I fabricated the text from “The man” to “the psychic” in paragraph 5; “Sharona” and the attributed quote in paragraph 6. I exaggerated and fabricated the facts in paragraphs 7, 8, 9, and 10. I fabricated the text from paragraph 13 to “August 1.” I fabricated the last sentence of the first paragraph following “August 1,” the following discussion with Ruth, and the last sentence before “August 3.” I fabricated the events labeled “August 4”; “August 8”; “August 9”; the last paragraph of “August 10”; “August 12”; “August 13”; the first, sixth, seventh, eighth, ninth, tenth, and eleventh paragraphs of “August 15”; “August 19”; “August 21”; “August 22”; “August 23”; and “August 24.”
In addition to the content of the article, I fabricated notes in support of this story. I lied to the staff of Harper’s. I fabricated in interviews about this story. I engaged in egregious misconduct. This story should not be relied upon in any way.
I believe that this list is complete. However, there may be inadvertent omissions or errors, as I am relying exclusively on my seventeen-year-old memory.
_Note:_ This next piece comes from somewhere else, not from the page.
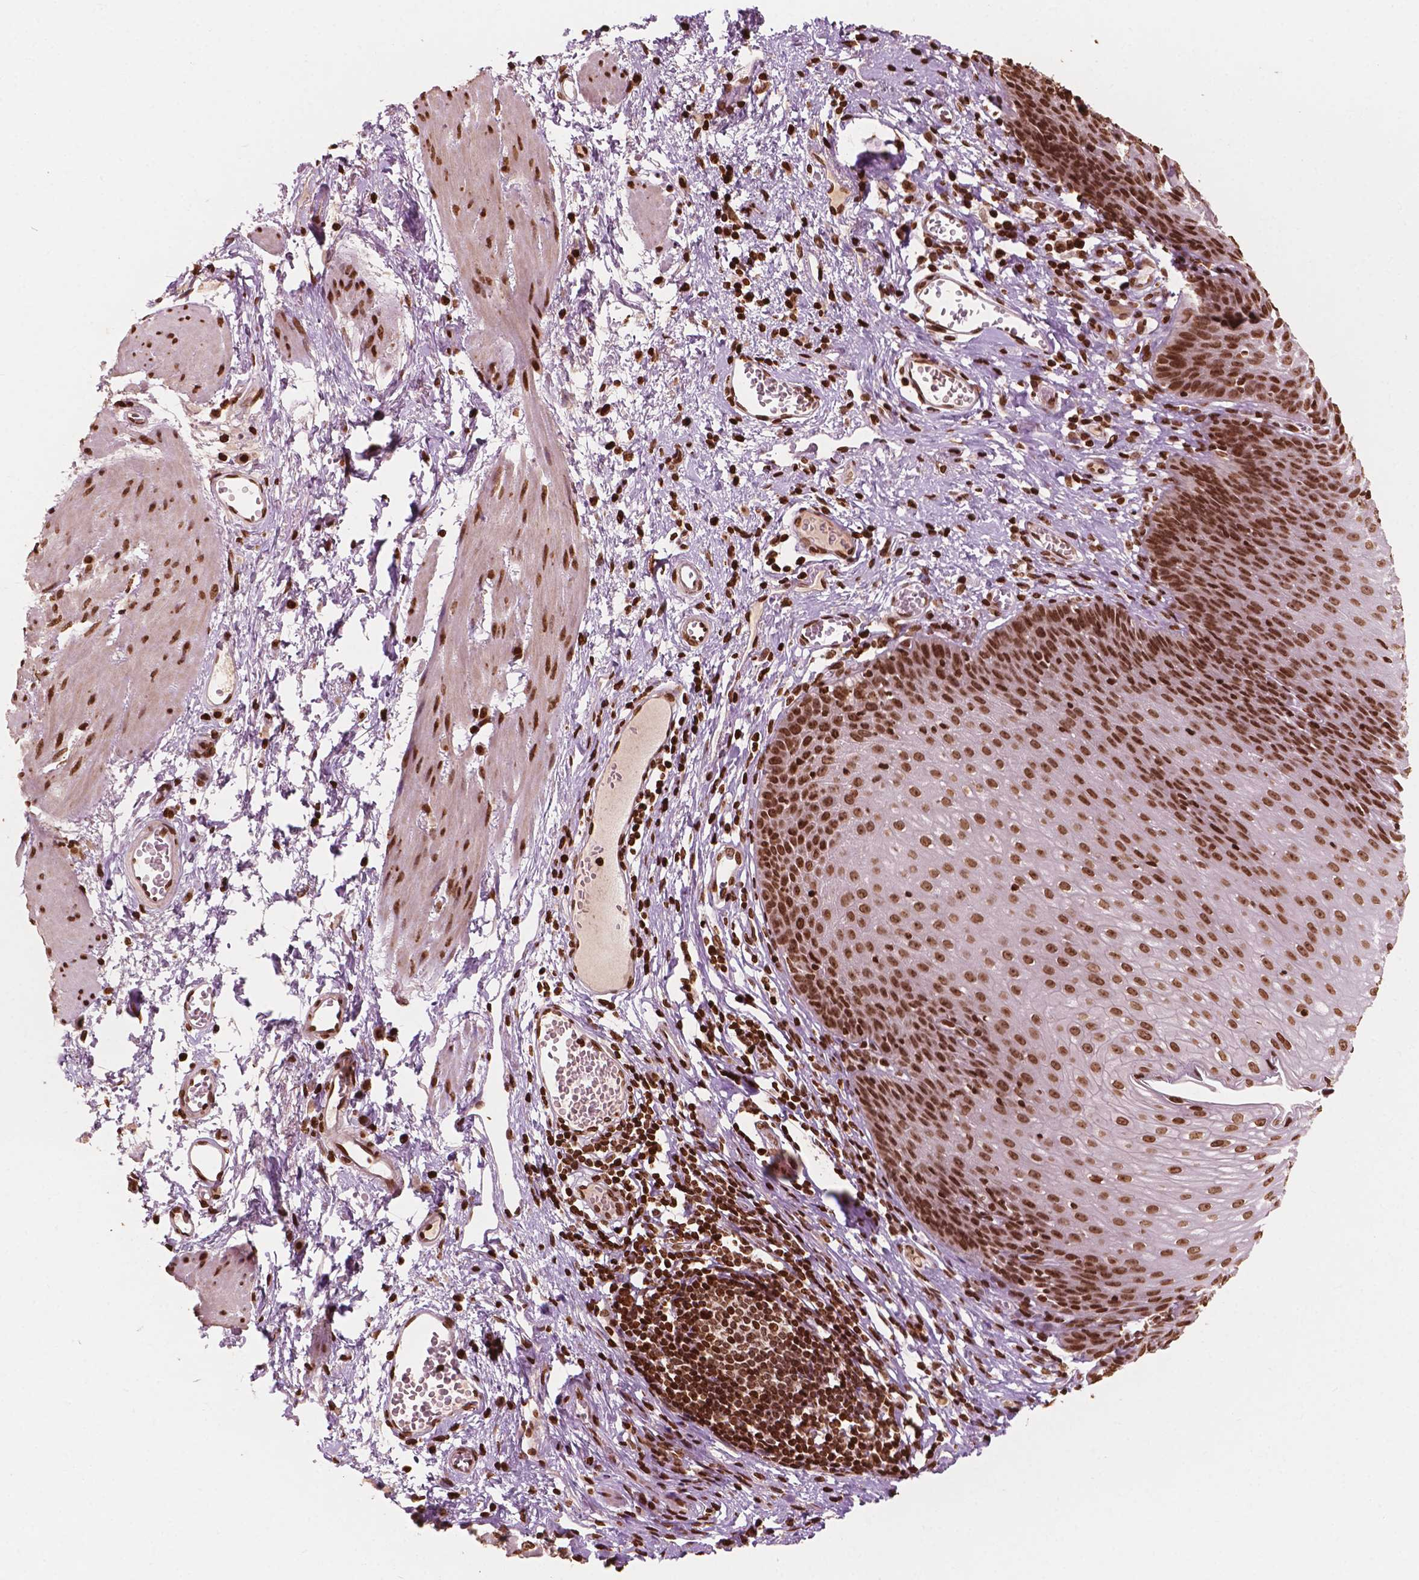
{"staining": {"intensity": "strong", "quantity": ">75%", "location": "nuclear"}, "tissue": "esophagus", "cell_type": "Squamous epithelial cells", "image_type": "normal", "snomed": [{"axis": "morphology", "description": "Normal tissue, NOS"}, {"axis": "topography", "description": "Esophagus"}], "caption": "An image of human esophagus stained for a protein shows strong nuclear brown staining in squamous epithelial cells. The protein is shown in brown color, while the nuclei are stained blue.", "gene": "H3C7", "patient": {"sex": "male", "age": 72}}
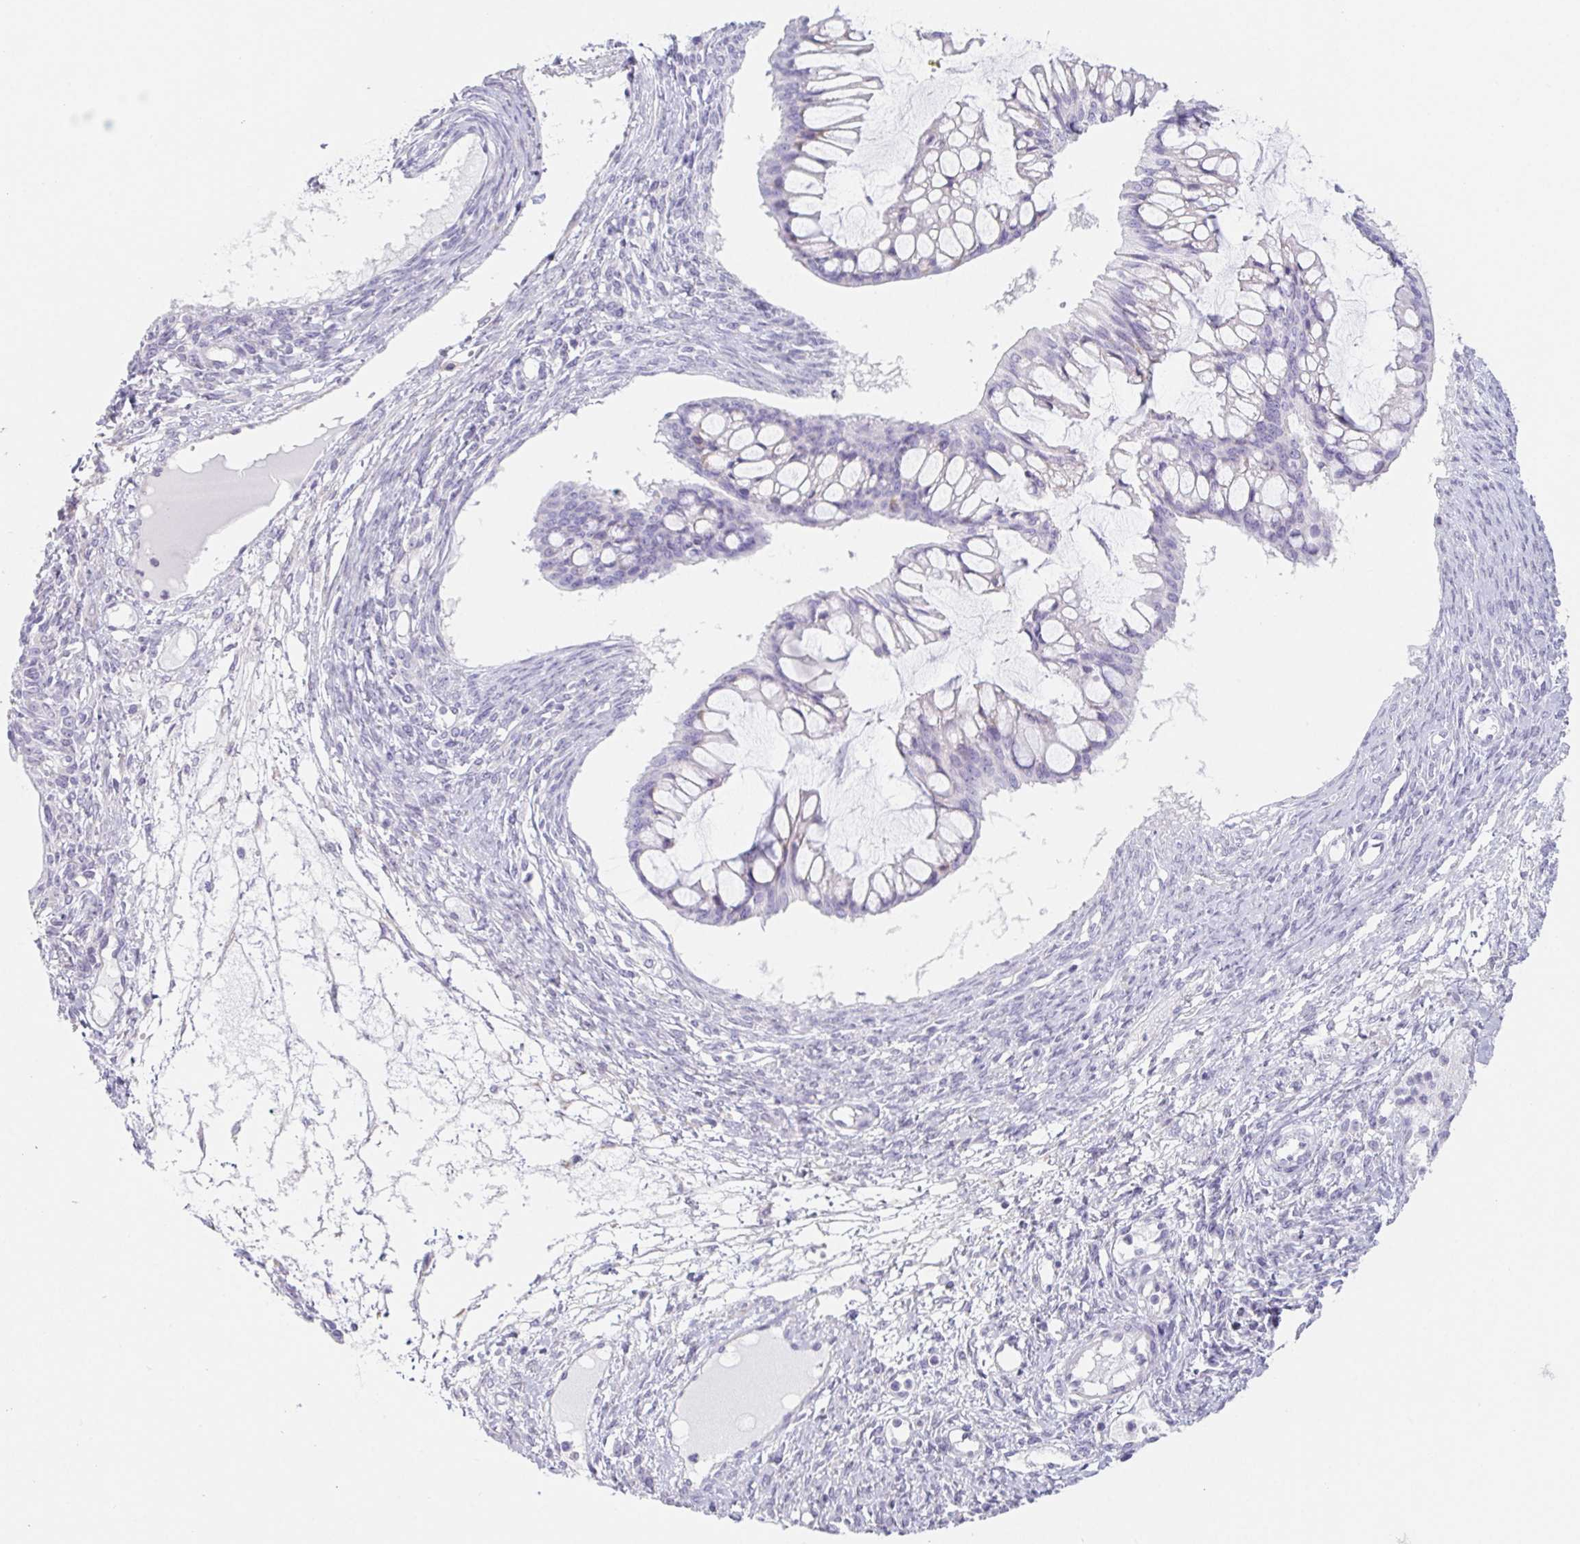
{"staining": {"intensity": "negative", "quantity": "none", "location": "none"}, "tissue": "ovarian cancer", "cell_type": "Tumor cells", "image_type": "cancer", "snomed": [{"axis": "morphology", "description": "Cystadenocarcinoma, mucinous, NOS"}, {"axis": "topography", "description": "Ovary"}], "caption": "Immunohistochemistry of ovarian mucinous cystadenocarcinoma exhibits no expression in tumor cells.", "gene": "HDGFL1", "patient": {"sex": "female", "age": 73}}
I would like to publish a retraction of these fabrications. That said, you may prefer that my misdeeds not be referred to in your pages again.
Stephen Glass
Venice, Calif.
The editors respond:
Stephen Glass suggests that Harper’s Magazine may not wish to have his misdeeds mentioned in our pages again. On the contrary, we welcome the opportunity to correct the record — even almost eighteen years after the fact. Glass’s letter makes clear that at least 5,647 of the 7,902 words of “Prophets and Losses” were based on fabrications. A deception of that scale requires more than a simple enumerating of errors and falsehoods; we must retract the entire article. We won’t remove it from our online archive, but we’ve stamped the digital version with the word retracted. (Glass voluntarily returned the $10,000 fee we paid him for “Prophets and Losses.”) This is the first retraction in 165 years of Harper’s Magazine; that we’ve had to do this only once speaks to the excellent work of generations of fact-checkers. We remain committed to getting the story straight month after month, year after year — and to making sure no one like Stephen Glass is ever allowed to fool us again.